(Items from a dataset)
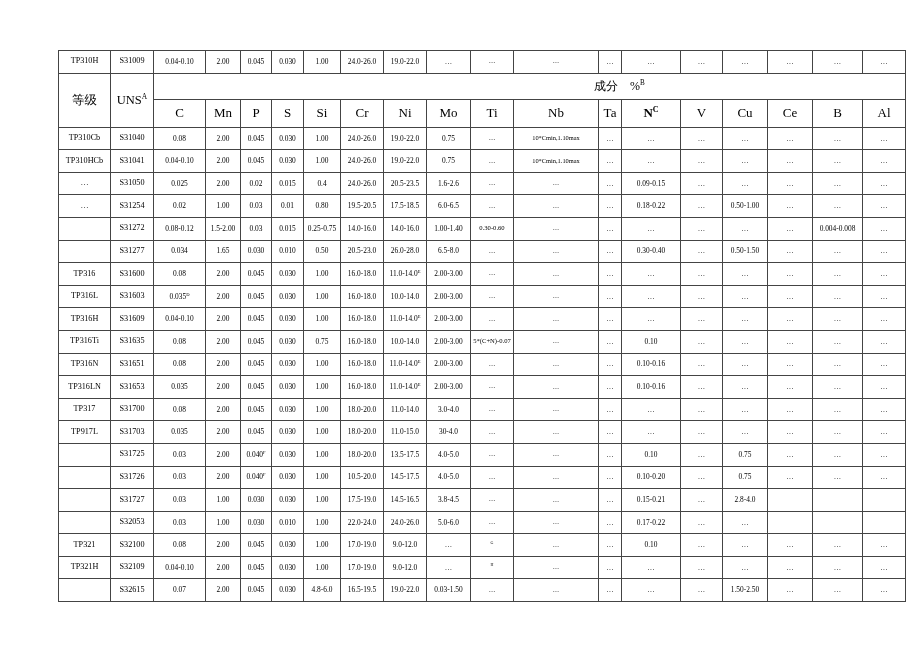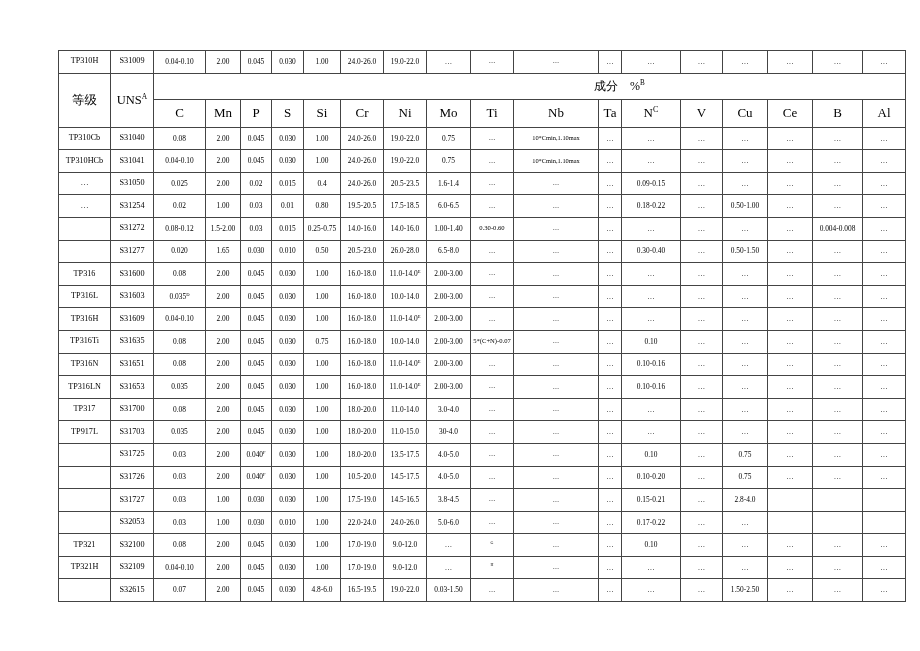--- a/index.html
+++ b/index.html
@@ -74,7 +74,7 @@
     font-size: 13px;
   }
   .hdr-el.bold {
-    font-weight: normal;
+    font-weight: bold;
   }
   sup {
     font-size: 0.62em;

DESCRIPTION OF THE TASK >>
Could you copy every record exactly, without the pictures?

PROBLEM SOLUTION >>
--- a/index.html
+++ b/index.html
@@ -74,7 +74,7 @@
     font-size: 13px;
   }
   .hdr-el.bold {
-    font-weight: normal;
+    font-weight: bold;
   }
   sup {
     font-size: 0.62em;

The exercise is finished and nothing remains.